Hier müssen wir, obgleich ungern, die traurige Tatsache verzeichnen, daß einige gewissenlose Lehrer die Schüler ununterbrochen durch Aufrufen, Ermahnen, Prüfen — ja, durch Brüllen und Einschüchterungen zu stören versuchen. Es geschieht nicht selten, daß der Schüler während der ganzen Stunde infolge des Höllenkrachs, den der rücksichtslose Pädagoge verursacht, kein Auge schließen kann.
Sprechübungen
In dieser Hinsicht sind namentlich die Lehrer der modernen Sprachen von einer kaum zu überbietenden Zudringlichkeit, zumal sie von der Vorstellung besessen sind, daß sich die ganze Klasse an der sogenannten Konversation zu beteiligen hat. Die Sprechübung ist eine merkwürdige Art zu unterrichten, wobei der Lehrer unaufhörlich etwas in einer fremden, den Schülern unverständlichen Sprache brüllt, sie zum Aufstehen nötigt und sich kindisch freut, wenn jemand so tut, als verstünde er die Frage. Die Grundlage einer solchen Sprechübung bildet ein j trübseliges Lesestück von bedrückendem Inhalt, das ein anerkannter Klassiker des fremden Volkes in einer schwachen Stunde verfaßt hat. Etwa die Geschichte von dem sterbenden Vater, der seinen Söhnen anvertraut, daß auf dem Weinberg ein Schatz vergraben sei.
«What have we read, Bräuer?» fragt der Pauker, nachdem die Übersetzung mühsam zusammengestottert wurde.
« We haveread», behauptet Bräuer, indem er den Lehrer mit einem weichen, unschuldigen Blick ansieht.
« I ask, what we have read, you ignoramus, you parrot-bird », wütet der Englischprofessor.
Der Schüler Bräuer schweigt sich aus.
«Sit down! What I asked, Wortmann?»
«I beg your pardon, I was ill yesterday», antwortete der Gefragte schlagfertig.
«It's a shame! Sit down! Now, Müller?»
« I also», erklärt Müller würdig.
«It's terrible, in dieser Klasse kann man nicht arbeiten, good heaven! Ein solches Material, ihr seid stinkfaul», tobt der Lehrer, der sich in seinem Zorn wieder der tönenden Muttersprache bedient.
« Now , what did the father do, Paulsen?»
« Yes », antwortet Paulsen, seine Kriegslist anwendend.
« What?»
« No», verbesserte sich der Schüler flink.

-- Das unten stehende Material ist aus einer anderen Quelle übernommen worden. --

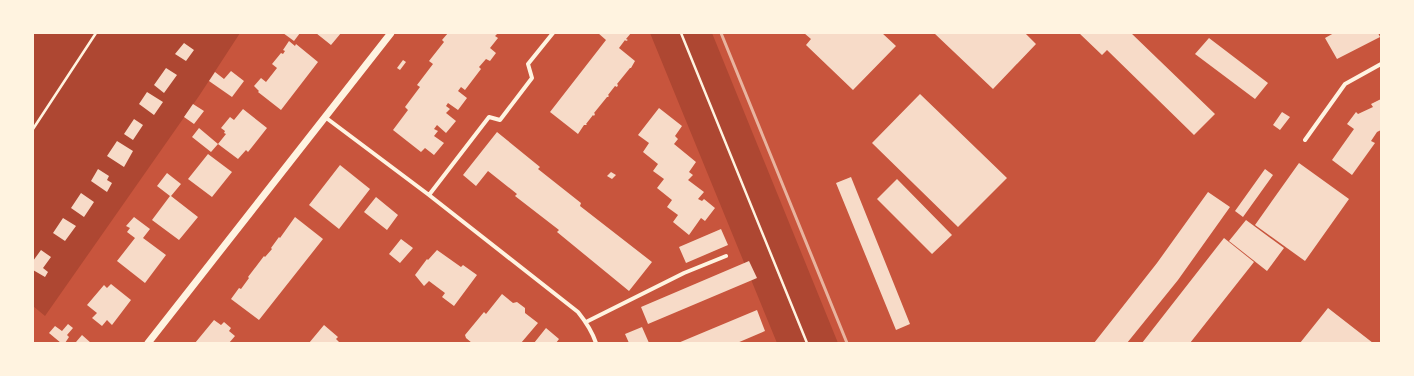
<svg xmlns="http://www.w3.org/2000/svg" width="1414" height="376" viewBox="0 0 1414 376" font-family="Ubuntu,sans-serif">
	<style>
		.green { fill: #ae4732 }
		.building { fill: #f7dbc8 }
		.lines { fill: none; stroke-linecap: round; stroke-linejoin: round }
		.path { stroke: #fff3e0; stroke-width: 2.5 }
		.minor { stroke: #fff3e0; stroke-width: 4 }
		.tertiary { stroke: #fff3e0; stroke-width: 7 }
		.rail { stroke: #e9b49f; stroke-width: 3 }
	</style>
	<rect width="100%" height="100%" fill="#c8553d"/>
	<!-- green -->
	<path class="green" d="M33,33h207l-41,63 -154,220 -12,-10z
		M650,33h62l126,310h-61z"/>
	<!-- building -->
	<path class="building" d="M283,33h17l-6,8z
		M316,33h25l-10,12z
		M448,33h50l-3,3 3,2 -8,10 6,5 -6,8 -4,-2 -7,8 2,2 -16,21 -4,-3 -3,4 9,7 -9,12 -10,-7 -2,3 4,3 -4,4 10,8 -10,12 -9,-8 -3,4 4,2 -4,5 10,7 -10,12 -9,-7 -4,4 -28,-22 15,-20 -3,-3 15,-20 -3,-2 16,-21 -4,-3 15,-19 -2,-2z
		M598,33h33l-5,6 2,1 -2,1 -1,-1 -6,8 16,13 -4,7h-1l-13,16 1,1 -1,2 -2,-1 -7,9 1,1 -1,1h-1l-13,16 1,1 -1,2 -1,-1 -7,9 1,1h-3l-6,9 -28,-22 56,-72z
		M804,33h78l14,13 -43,44 -47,-45 5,-6z
		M934,33h91l11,11 -43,45z
		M1079,33h52l84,81 -21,21 -87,-85 -5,5z
		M1334,33h44l2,4 -43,22 -12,-21z
		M1209,38l59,45 -13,16 -60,-45z
		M289,41l6,5 1,-2 22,18 -37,48 -23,-18 1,-1 -5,-5 7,-8 5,4 11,-14 -5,-4 9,-11 2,1 2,-3 -2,-1z
		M184,43l10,7 -8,11 -11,-7z
		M403,60l3,2 -6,8 -3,-2z
		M166,68l11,7 -13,18 -10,-8z
		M231,71l13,10 -12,16 -23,-16 6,-9 9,7z
		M147,92l16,10 -9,13 -15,-11z
		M920,94l87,84 -49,49 -86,-84z
		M1381,99v31l-4,2 -6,9 4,2 -23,32 -20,-15 22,-31 -7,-5 9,-12 2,2 15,-7 -2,-3z
		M193,104l11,7 -10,13 -10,-7z
		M659,108l23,18 -7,10 3,3 -4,5 22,18 -7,10 4,3 -5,5 16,12 -6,7 4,2 2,-2 11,9 -10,13 -4,-3 -12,17 -16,-13 5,-7 -11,-8 5,-7 -15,-12 7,-9 -11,-8 5,-7 -15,-12 6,-9 -11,-8z
		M243,109l24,19 -19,24 -2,-2 -8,9 -20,-15 8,-10 -2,-1 1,-2 -4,-3 9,-11 4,3z
		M1282,112l8,5 -10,13 -7,-5z
		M134,119l9,6 -10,15 -9,-6z
		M199,128l19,16 -7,8 -19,-15z
		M497,132l43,35 -2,2 43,34 -1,3 72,56 -23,29 -72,-59 2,-2 -44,-34 2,-2 -29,-23 -12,15 -13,-11z
		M117,141l16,10 -9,16 -17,-11z
		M208,154l24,18 -20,25 -24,-18z
		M1299,163l50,36 -44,62 -50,-36z
		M340,165l30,24 -31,40 -30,-24z
		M98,169l11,7 -2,4 5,3 -5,9 -16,-11z
		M1265,169l8,6 -30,42 -8,-6z
		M611,172l5,3 -4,4 -5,-3z
		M167,173l14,11 -10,12 27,21 -19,23 -27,-20 18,-24 -13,-10z
		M851,177l59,147 -14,6 -60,-147z
		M897,179l55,56 -20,19 -55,-55z
		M1208,192l22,15 -52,73 -51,63h-33l63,-80z
		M81,193l13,9 -10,15 -13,-9z
		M376,197l22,18 -11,15 -23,-18z
		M134,217l16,12 -7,9 23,17 -21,28 -28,-22 18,-23 -8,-6 3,-4 -4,-2z
		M295,217l28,22 -64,81 -28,-21 8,-11 2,1 8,-11 -1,-1 16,-21 1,1 7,-8 -1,-1 8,-11 1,1z
		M63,218l13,8 -11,15 -12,-8z
		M1246,220l38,28 -17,23 -38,-30z
		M721,229l7,16 -42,18 -7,-16z
		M1224,238l30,24 -64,81h-48z
		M401,239l12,9 -13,15 -11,-9z
		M41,250l10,7 -8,11 5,4 -3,5 -12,-7v-9z
		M437,250l24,17 2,-2 14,10 -23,31 -12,-9 3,-4 -16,-12 -5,5 -9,-11 12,-16 1,1z
		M749,261l8,17 -109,46 -7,-17z
		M111,284l20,16 -19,25 -5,-5 -5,6 -10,-8 5,-5 -10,-8 17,-20 3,3z
		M502,294l11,9 4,-1 8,6v5l13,10 -17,20h-49l-6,-5 -1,-3 19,-23 2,2z
		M1328,308l45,35h-73z
		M757,310l8,21 -28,12h-59z
		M214,320l7,5 3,-3 7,6 -2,3 6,5 -6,7h-34z
		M68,324l5,4 -6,7 2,2 -4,6h-4l-12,-10 6,-7 7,5z
		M324,325l14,12 -2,2 4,4h-31z
		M642,327l7,16h-20l-4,-9z
		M546,328l13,11 -3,4h-22z
		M82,335l9,8 -15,-1z"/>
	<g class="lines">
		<!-- path -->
		<path class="path" d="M681,33l126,310
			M33,129l63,-96"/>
		<!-- minor -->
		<path class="minor" d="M325,117l104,78 149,117c8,10 14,19 18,31
			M1305,140l40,-56 36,-20
			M429,195l60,-78 11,3 32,-42 -4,-14 25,-31
			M586,322l98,-49 42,-17"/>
		<!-- tertiary -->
		<path class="tertiary" d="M148,343l243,-310"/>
		<!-- rail -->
		<path class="rail" d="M721,33l126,310"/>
	</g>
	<!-- border -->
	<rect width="1414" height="376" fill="none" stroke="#fff3e0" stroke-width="68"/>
</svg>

«Did you understand the question?»
«Yes», meint Paulsen.
«Then answer me.»
« No», antwortet der Gefragte, der sorgfältig Bejahung und Verneinung wechselt.
« Whynot?» fragt der Englischlehrer drohend.
« Of course», triumphiert der vernommene Schüler, worauf sich der Lehrer an den Kopf greift und den Prüfling in beiden Sprachen verdonnert. Man wird begreifen, daß nach einer solchen viertelstündigen unmenschlichen Quälerei die Klasse seelisch erschöpft ist. Daher die allgemein verbreitete Unbeliebtheit der toten und lebenden Sprachen.
Vokabeln werden abgefragt
Wörter oder Vokabeln sind die Ziegelsteine, ohne die man den imposanten Bau einer fremden Sprache nicht aufführen kann. So behauptete zumindest mein alter Lateinlehrer, und ich habe keine Veranlassung, das zu bestreiten. Darum sage ich es mit
Vorliebe meinen jungen Schutzbefohlenen, wenn ich mich in der Quarta bemühe, die frischen, unverbrauchten Gehirne mit dem Bazillus des Lateins anzustecken.